Antagonism was expressed as the percentage of mycelial growth inhibition calculated by the formula ([Rmc – Rexp] / Rmc) × 100%, where Rmc represents the mean mycelial area of the control fungus, and Rexp is the area of the examined entomopathogenic fungus co-cultured with the examined Bacillus (Michereff et al. 1994). For each of the three entomopathogenic fungi, the significance of antagonism of each of the bacteria was examined by comparing the mycelial area with the respective control using Student's t-test, and P-values were adjusted by the Holm–Bonferroni method.
Adverse effects of bacterial isolates on nematode
To simulate the effect of bacteria on the free-living stage of the plant-pathogenic nematodes, the model nematode, Caenorhabditis elegans strain N2, was used for the examination.

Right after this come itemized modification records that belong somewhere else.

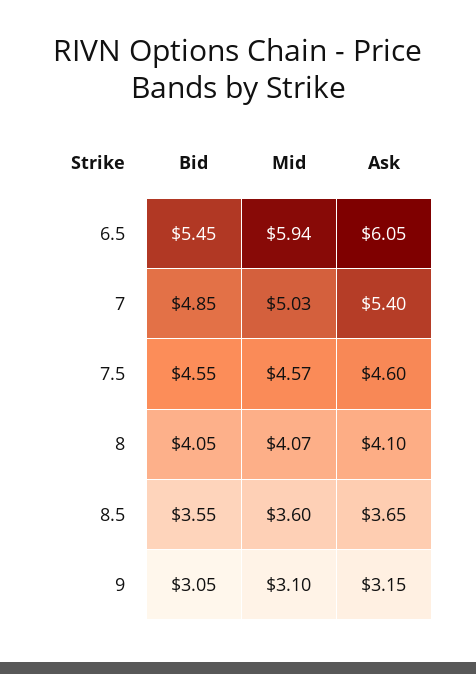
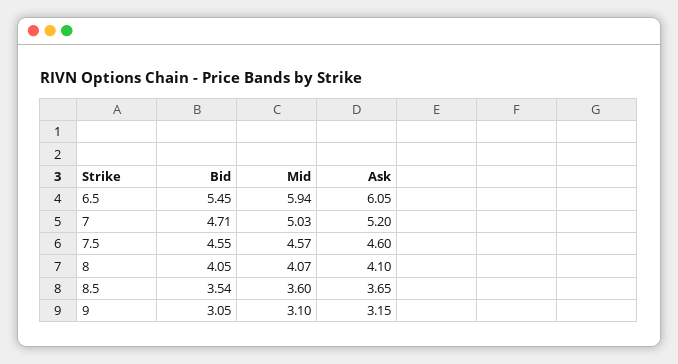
Bid, 7: 4.85 -> 4.71
Ask, 7: 5.4 -> 5.2
Bid, 8.5: 3.55 -> 3.54

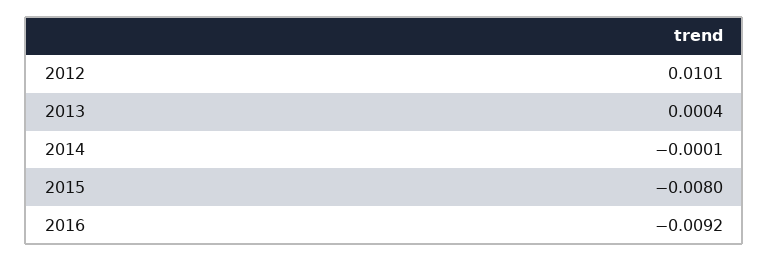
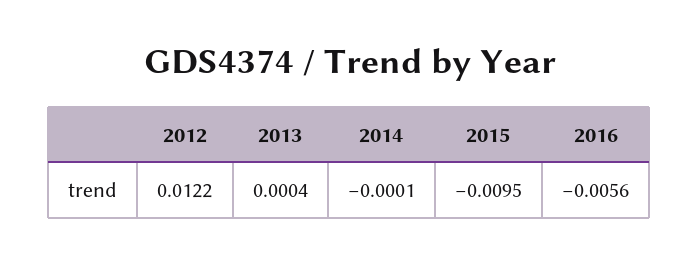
2012: 0.0101 -> 0.0122
2015: -0.008 -> -0.0095
2016: -0.0092 -> -0.0056

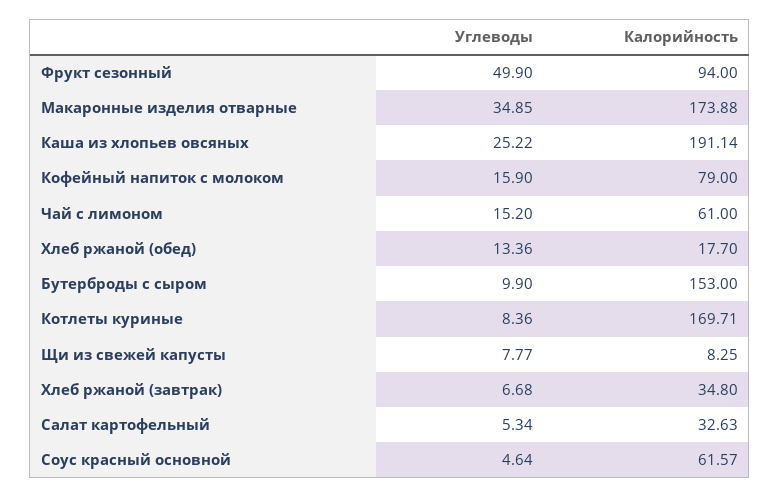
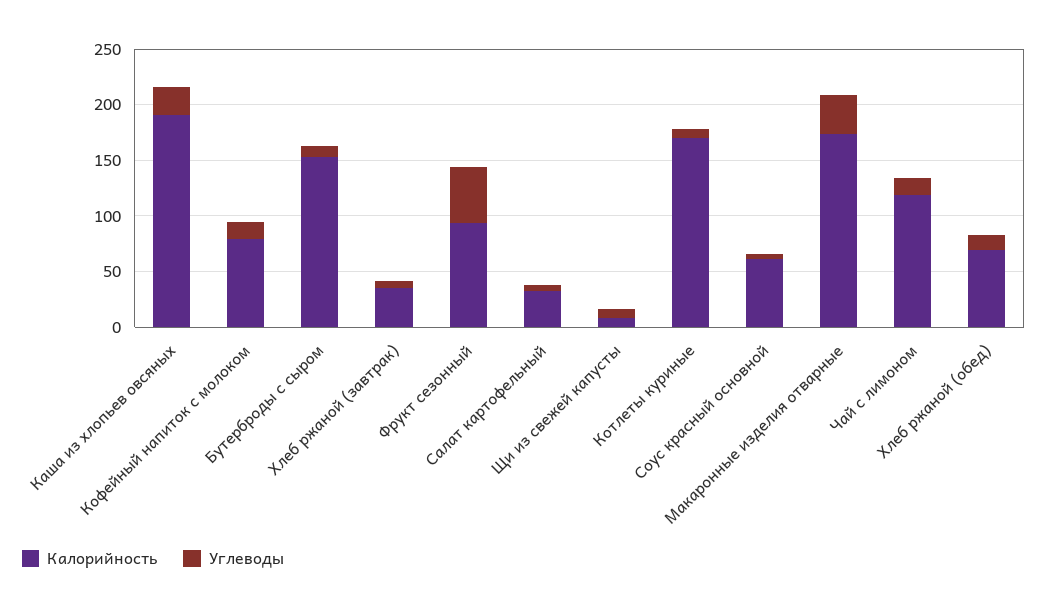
Калорийность, Чай с лимоном: 61 -> 120
Калорийность, Хлеб ржаной (обед): 17.7 -> 70

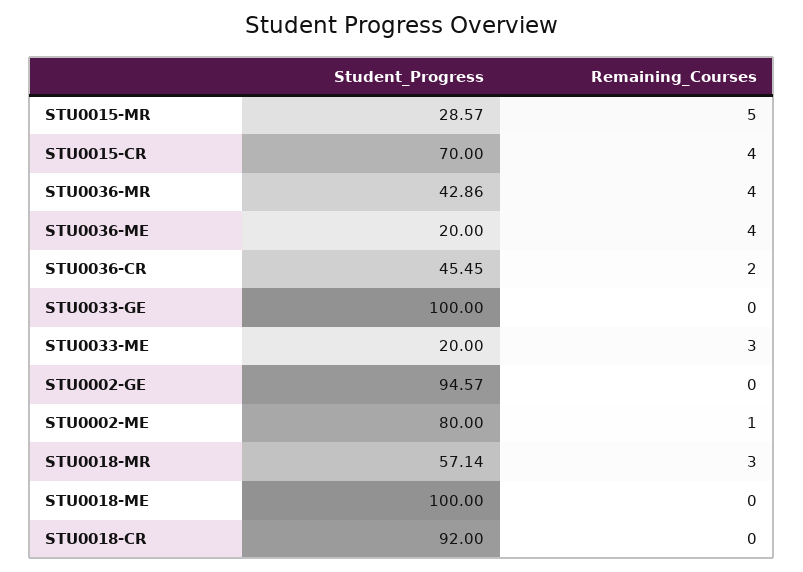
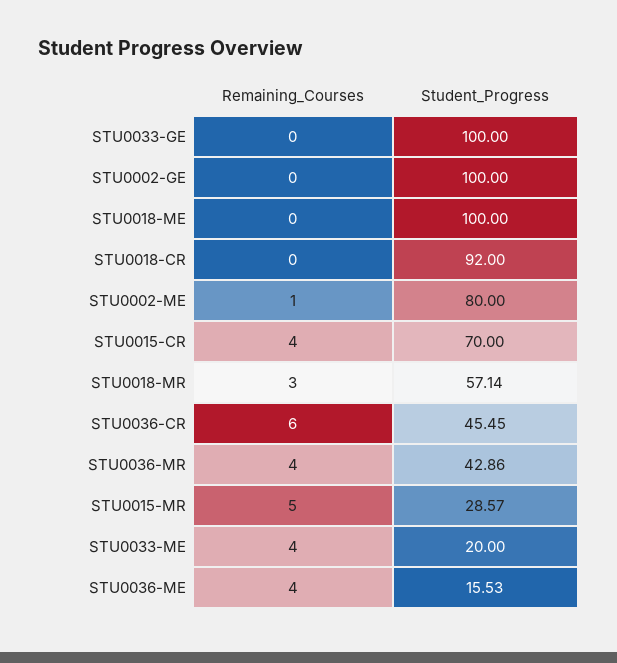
Student_Progress, STU0036-ME: 20 -> 15.53
Remaining_Courses, STU0036-CR: 2 -> 6
Remaining_Courses, STU0033-ME: 3 -> 4
Student_Progress, STU0002-GE: 94.57 -> 100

Daily mortality of the nematode was examined in response to hemolytic and non-hemolytic bacterial strains. Synchronized L4 nematodes were cultured on nematode growth medium (NGM; 3 g NaCl, 2.5 g peptone, 17 g agar, 5 mg cholesterol, 1 mL of 1 M CaCl2, 1 mL of 1 M MgSO4, 25 mL of 1 M KH2PO4, and H2O to 1 L) agar plates seeded with the regular food, Escherichia coli OP50. The examined bacterial isolates were prepared by inoculating in 3 mL of LB liquid broth at 20°C overnight and then adjusting the OD600 value to 0.2. Five treatments were used to examine the survival rate by co-culturing the nematodes with a 20 μL bacterial suspension of 1) the hemolytic bacterial strain, 2) the non-hemolytic bacterial strain, 3) mix of the hemolytic strain + E. coli OP50, 4) mix of the non-hemolytic strain + E. coli OP50, and 5) E. coli OP50 only (control). For each treatment, 30 L4 larvae were cultured on the NGM agar plate, and the daily survival rate was monitored for 5 days. Each treatment was replicated three times. Survival curves were compared by survival analysis with treatment as the fixed effect and replication as the block. The significance of the fixed effect was assessed by model reduction and the likelihood ratio test. Post hoc multiple comparisons were conducted with Tukey's all-pair comparisons. The model building and hypothesis tests were conducted using the "survival" and "multcomp" packages in R.